PTHrP is recognized as a pro-inflammatory and fibrogenic mediator in pancreatitis.^7,8,43 Under basal conditions, PTHrP is predominately expressed by pancreatic islets; however, acini and PSCs have been shown to over-express PTHrP during experimental models of acute and chronic pancreatitis.⁷ We show that apigenin exerts its anti-inflammatory effects, in part, by downregulating acinar cell PTHrP-dependent IL-6 transcription. Importantly, apigenin reduced IL-6 mRNA levels significantly below that of the vehicle (P <0.05, Fig. 3C), suggesting that apigenin may be lowering the ‘threshold’ of cerulein-mediated activation intracellular signaling pathways which result in the generation of inflammatory mediators. Using rat acinar cells, we also show that apigenin reduced TNF-α-stimulated NF-κB translocation (Fig. 3A, B). In a study by Wu et al,⁴⁴ apigenin treatment of AsPc-1, a pancreatic cancer cell line, resulted in both reduced basal and TNF-α-stimulated NF-κB DNA binding, transcriptional activity, IκB phosphorylation, and nuclear p65/p50 nuclear translocation. Wu’s findings support the concept that apigenin lowers the threshold for activation of pro-inflammatory intracellular pathways.

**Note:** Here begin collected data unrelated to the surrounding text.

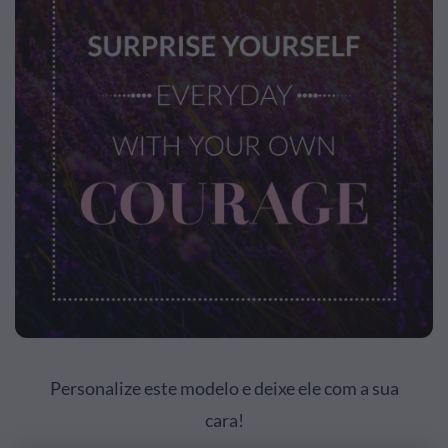
Personalize este modelo e deixe ele com a sua
cara!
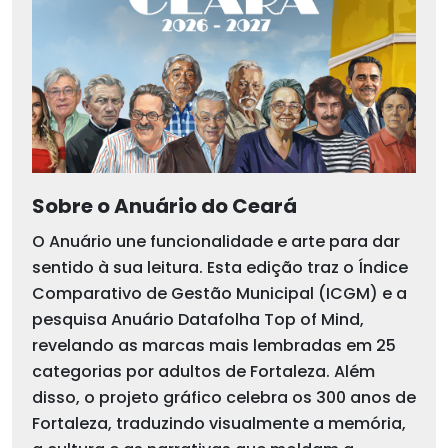
Sobre o Anuário do Ceará
O Anuário une funcionalidade e arte para dar
sentido à sua leitura. Esta edição traz o Índice
Comparativo de Gestão Municipal (ICGM) e a
pesquisa Anuário Datafolha Top of Mind,
revelando as marcas mais lembradas em 25
categorias por adultos de Fortaleza. Além
disso, o projeto gráfico celebra os 300 anos de
Fortaleza, traduzindo visualmente a memória,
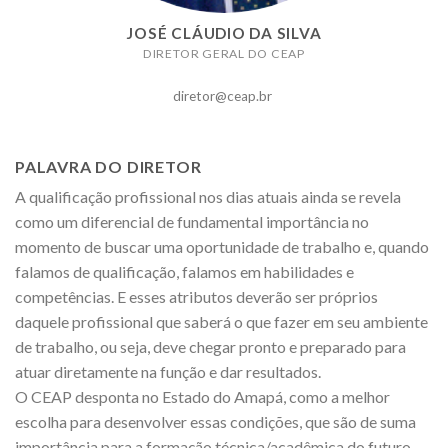
JOSÉ CLÁUDIO DA SILVA
DIRETOR GERAL DO CEAP
diretor@ceap.br
PALAVRA DO DIRETOR
A qualificação profissional nos dias atuais ainda se revela
como um diferencial de fundamental importância no
momento de buscar uma oportunidade de trabalho e, quando
falamos de qualificação, falamos em habilidades e
competências. E esses atributos deverão ser próprios
daquele profissional que saberá o que fazer em seu ambiente
de trabalho, ou seja, deve chegar pronto e preparado para
atuar diretamente na função e dar resultados.
O CEAP desponta no Estado do Amapá, como a melhor
escolha para desenvolver essas condições, que são de suma
importância para a formação técnica/acadêmica do futuro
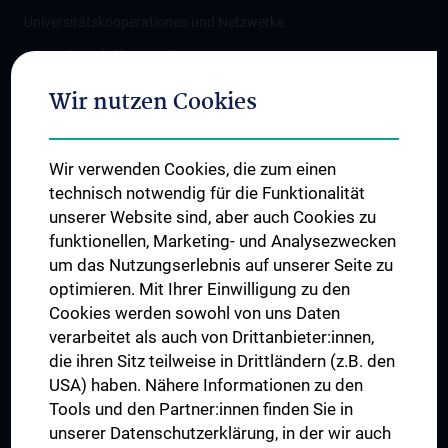
Universitätskooperationen und Netzwerke
Internationale Kooperationen
Adjunct Professorships
Wir nutzen Cookies
Student & Staff Exchange
Das KPJ der MedUni Wien
Wir verwenden Cookies, die zum einen
Graduiertentraining
technisch notwendig für die Funktionalität
Dual Career
unserer Website sind, aber auch Cookies zu
funktionellen, Marketing- und Analysezwecken
Trusted Reseach - Research Security - Foreign Interference
um das Nutzungserlebnis auf unserer Seite zu
UNESCO Lehrstuhl für Bioethik
optimieren. Mit Ihrer Einwilligung zu den
MUVI
Cookies werden sowohl von uns Daten
verarbeitet als auch von Drittanbieter:innen,
die ihren Sitz teilweise in Drittländern (z.B. den
USA) haben. Nähere Informationen zu den
Folgen Sie uns auf
Tools und den Partner:innen finden Sie in
unserer Datenschutzerklärung, in der wir auch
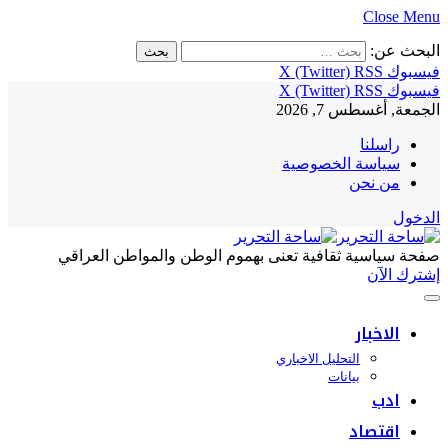
Close Menu
البحث عن:
فيسبوك
RSS
X (Twitter)
فيسبوك
RSS
X (Twitter)
الجمعة, أغسطس 7, 2026
راسلنا
سياسة الخصوصية
من نحن
الدخول
صفحة سياسية ثقافية تعنى بهموم الوطن والمواطن العراقي
إشترك الآن
الاخبار
التحليل الاخباري
بيانات
ادب
اقتصاد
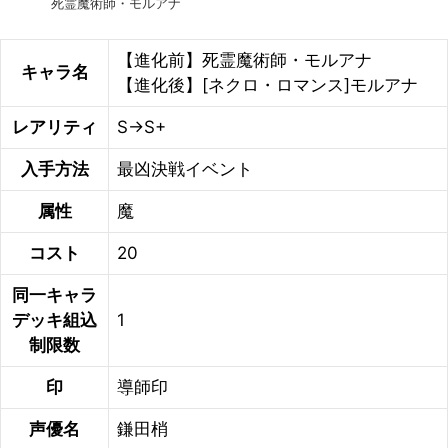
死霊魔術師・モルアナ
【進化前】死霊魔術師・モルアナ
キャラ名
【進化後】[ネクロ・ロマンス]モルアナ
レアリティ
S→S+
入手方法
最凶決戦イベント
属性
魔
コスト
20
同一キャラ
デッキ組込
1
制限数
印
導師印
声優名
鎌田梢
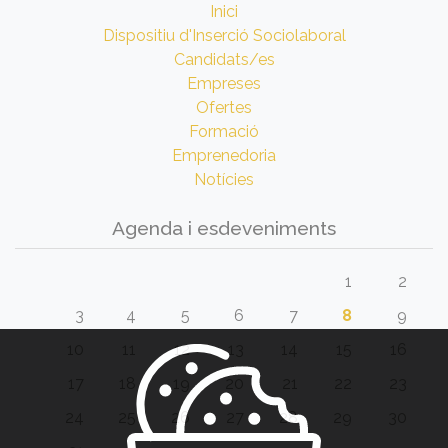
Inici
Dispositiu d'Inserció Sociolaboral
Candidats/es
Empreses
Ofertes
Formació
Emprenedoria
Notícies
Agenda i esdeveniments
1
2
3
4
5
6
7
8
9
10
11
12
13
14
15
16
17
18
19
20
21
22
23
24
25
26
27
28
29
30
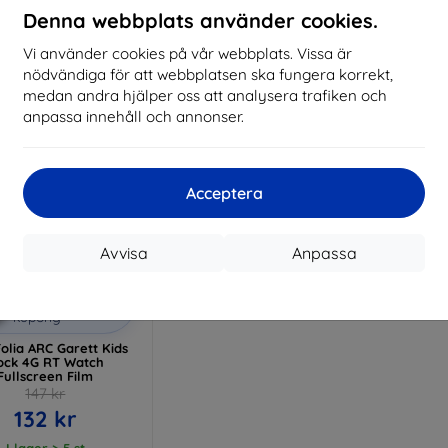
Denna webbplats använder cookies.
I lager > 5 st
I lager > 5 st
I 
Vi använder cookies på vår webbplats. Vissa är
nödvändiga för att webbplatsen ska fungera korrekt,
medan andra hjälper oss att analysera trafiken och
anpassa innehåll och annonser.
Acceptera
Avvisa
Anpassa
Rabatt
%
med
EXTRA10
kupong
olia ARC Garett Kids
ock 4G RT Watch
Fullscreen Film
147 kr
132 kr
I lager > 5 st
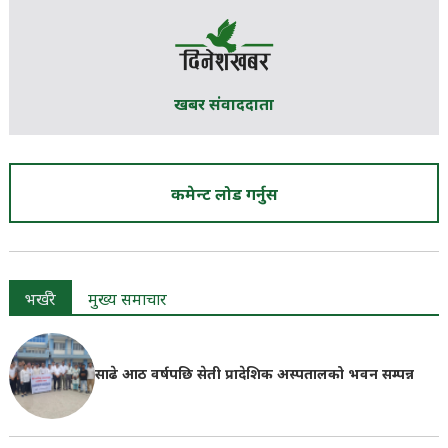
खबर संवाददाता
कमेन्ट लोड गर्नुस
भर्खरै
मुख्य समाचार
साढे आठ वर्षपछि सेती प्रादेशिक अस्पतालको भवन सम्पन्न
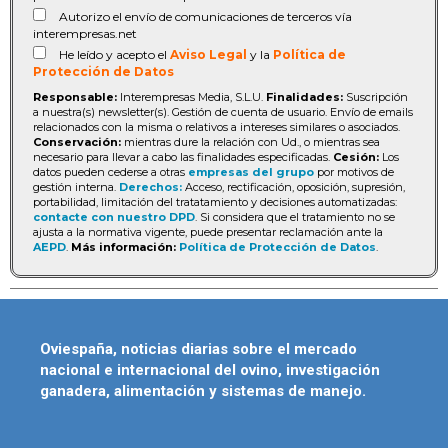
Autorizo el envío de comunicaciones de terceros vía
interempresas.net
He leído y acepto el
Aviso Legal
y la
Política de
Protección de Datos
Responsable:
Interempresas Media, S.L.U.
Finalidades:
Suscripción
a nuestra(s) newsletter(s). Gestión de cuenta de usuario. Envío de emails
relacionados con la misma o relativos a intereses similares o asociados.
Conservación:
mientras dure la relación con Ud., o mientras sea
necesario para llevar a cabo las finalidades especificadas.
Cesión:
Los
datos pueden cederse a otras
empresas del grupo
por motivos de
gestión interna.
Derechos:
Acceso, rectificación, oposición, supresión,
portabilidad, limitación del tratatamiento y decisiones automatizadas:
contacte con nuestro DPD
. Si considera que el tratamiento no se
ajusta a la normativa vigente, puede presentar reclamación ante la
AEPD
.
Más información:
Política de Protección de Datos
.
Oviespaña, noticias diarias sobre el mercado
nacional e internacional del ovino, investigación
ganadera, alimentación y sistemas de manejo.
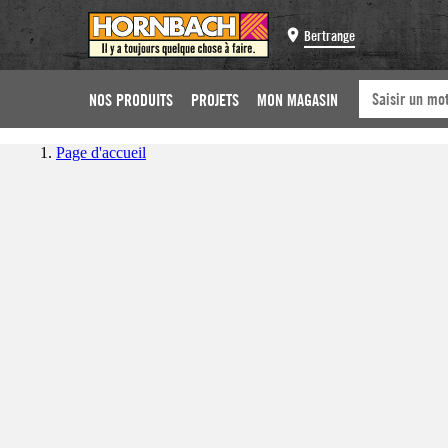
Bertrange
NOS PRODUITS
PROJETS
MON MAGASIN
Page d'accueil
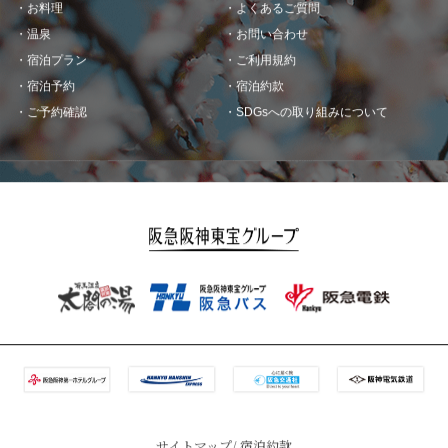
お料理
よくあるご質問
温泉
お問い合わせ
宿泊プラン
ご利用規約
宿泊予約
宿泊約款
ご予約確認
SDGsへの取り組みについて
サイトマップ
宿泊約款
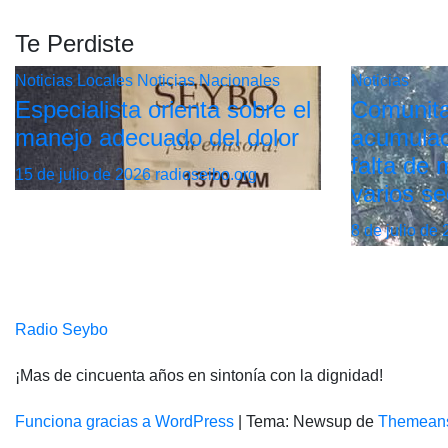
Te Perdiste
Noticias Locales
Noticias Nacionales
Noticias
Especialista orienta sobre el
Comunita
manejo adecuado del dolor
acumulac
falta de
15 de julio de 2026
radioseibo.org
varios se
8 de julio de
Radio Seybo
¡Mas de cincuenta años en sintonía con la dignidad!
Funciona gracias a WordPress
|
Tema: Newsup de
Themean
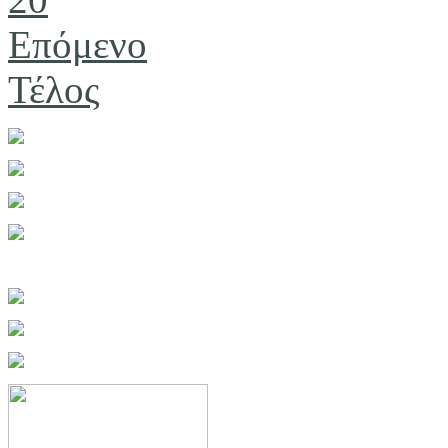
Επόμενο
Τέλος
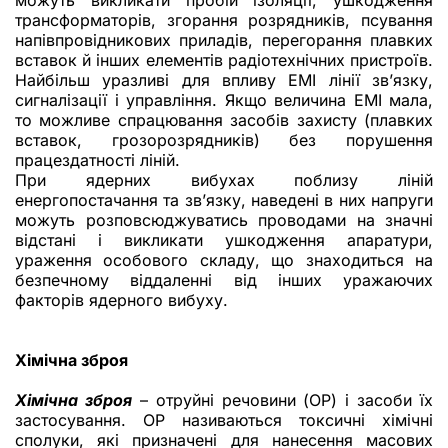
можуть викликати пробій ізоляції, ушкодження
трансформаторів, згорання розрядників, псування
напівпровідникових приладів, перегорання плавких
вставок й інших елементів радіотехнічних пристроїв.
Найбільш уразливі для впливу ЕМІ лінії зв’язку,
сигналізації і управління. Якщо величина ЕМІ мала,
то можливе спрацювання засобів захисту (плавких
вставок, грозорозрядників) без порушення
працездатності ліній.
При ядерних вибухах поблизу ліній
енергопостачання та зв’язку, наведені в них напруги
можуть розповсюджуватись проводами на значні
відстані і викликати ушкодження апаратури,
ураження особового складу, що знаходиться на
безпечному віддаленні від інших уражаючих
факторів ядерного вибуху.
Хімічна зброя
Хімічна зброя
– отруйні речовини (ОР) і засоби їх
застосування. ОР називаються токсичні хімічні
сполуки, які призначені для нанесення масових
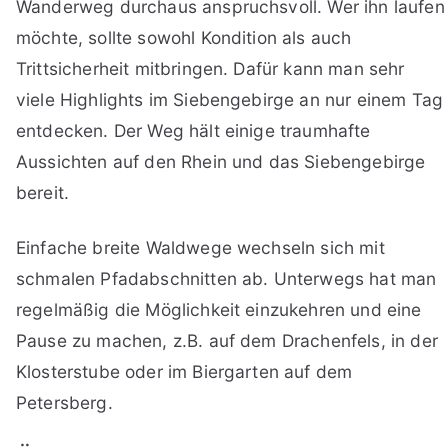
Wanderweg durchaus anspruchsvoll. Wer ihn laufen
möchte, sollte sowohl Kondition als auch
Trittsicherheit mitbringen. Dafür kann man sehr
viele Highlights im Siebengebirge an nur einem Tag
entdecken. Der Weg hält einige traumhafte
Aussichten auf den Rhein und das Siebengebirge
bereit.
Einfache breite Waldwege wechseln sich mit
schmalen Pfadabschnitten ab. Unterwegs hat man
regelmäßig die Möglichkeit einzukehren und eine
Pause zu machen, z.B. auf dem Drachenfels, in der
Klosterstube oder im Biergarten auf dem
Petersberg.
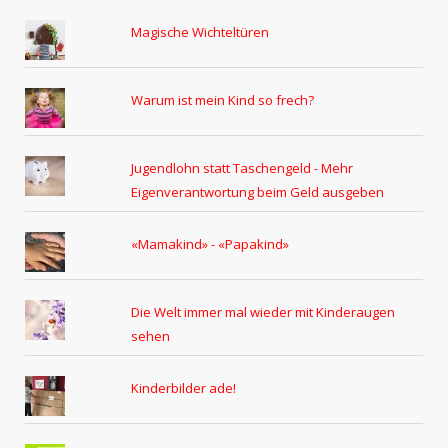
Magische Wichteltüren
Warum ist mein Kind so frech?
Jugendlohn statt Taschengeld - Mehr
Eigenverantwortung beim Geld ausgeben
«Mamakind» - «Papakind»
Die Welt immer mal wieder mit Kinderaugen
sehen
Kinderbilder ade!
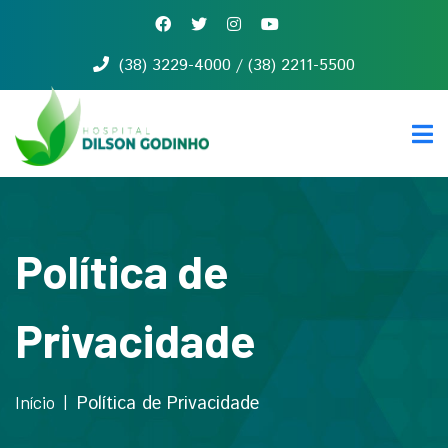
(38) 3229-4000 / (38) 2211-5500
Início
Quem
somos
Serviços
Notícias
Contato
Política de
Privacidade
Início
Política de Privacidade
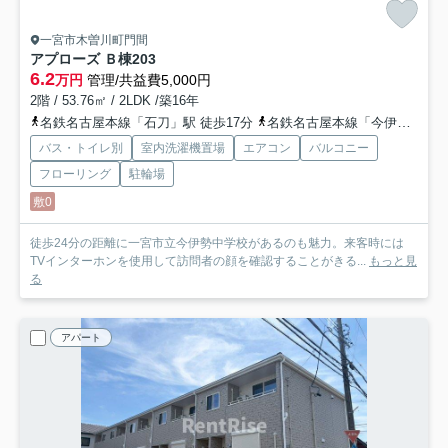
一宮市木曽川町門間
アプローズ Ｂ棟
203
6.2
万円
管理/共益費5,000円
2階 / 53.76㎡ / 2LDK /築16年
名鉄名古屋本線「石刀」駅 徒歩17分
名鉄名古屋本線「今伊勢」駅 徒歩25分
バス・トイレ別
室内洗濯機置場
エアコン
バルコニー
フローリング
駐輪場
敷0
徒歩24分の距離に一宮市立今伊勢中学校があるのも魅力。来客時には
TVインターホンを使用して訪問者の顔を確認することがきる...
もっと見
る
アパート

Both apigenin and the MAPK kinase inhibitor PD98059 suppressed TGF-β stimulation of PTHrP P3 activity. To further investigate apigenin-mediated inhibition the MAPK/ERK pathway, we pre-treated AR42J cells with 50 μM of apigenin but this experimental condition was insufficient to significantly inhibit pERK activation by CR. Using a mouse model of RAP, assessment of MAPK pathway activation revealed that apigenin significantly reduced pERK nuclear localization. The MAPK pathway is a critical link between extracellular stimuli, such as CR or CCK, intracellular response, and regulation of cell proliferation, differentiation, and apoptosis. Signal transduction is transferred through the sequential phosphorylation of a kinase cascade, classically leading to pERK translocation from the cytoplasm to the nucleus, where it can phosphorylate transcription factors.⁴⁵ In quiescent cells, ERK is largely anchored in the cytoplasm; upon activation, pERK transiently enters the nucleus and returns to the cytoplasm due to an inherent nuclear export sequence at its N-terminus.^46,47 Thus, the positive pERK nuclear staining correlated with MAPK activation by RAP, and apigenin inhibition of this response correlated with a reduction in pancreatic injury. Together, these data suggest an indirect link between the MAPK pathway and apigenin’s transcriptional regulation of PTHrP. Regulation of promoter activity is mediated by the binding and cooperation of multiple transcription factors (Ets-1, Sp1, and Smads) and co-activators like CREB-binding protein (CBP)/p300.²² For example, Ets-1 is activated by both TGF-β and MAPK,²² a potential mechanistic target for apigenin. Future studies are needed to directly assess the effect of apigenin on the binding of transcription factors to the PTHrP promoter.

Thus, apigenin is most likely acting through multiple signaling pathways and cell types to limit pancreatic injury in RAP, summarized in Figure 4. Apigenin treatment of primary acini decreases IL-6 mRNA levels in a PTHrP-dependent manner. Experimental activation of acinar cell secretory pathways was induced by multiple stimuli including TNF-α, TGF-β, and CR, the CCK analog. Apigenin inhibited TNF-α induced p65 nuclear translocation, reduced TGF-β stimulation of P3 promoter activity, and limited CR-induced MAPK pathway activation in vivo. Apigenin and apigenin analogs¹⁴ show promise as novel therapeutics for the treatment of RAP by inhibiting pro-inflammatory and pro-fibrotic mediators. Additional mechanistic knowledge gained from the study of PTHrP-mediated acinar and PSC response to RAP will provide more targets for drug design and analog optimization.

FIGURE 4.

Schematic of apigenin’s mechanisms of action in acini and PSCs. Downregulation by apigenin is indicated.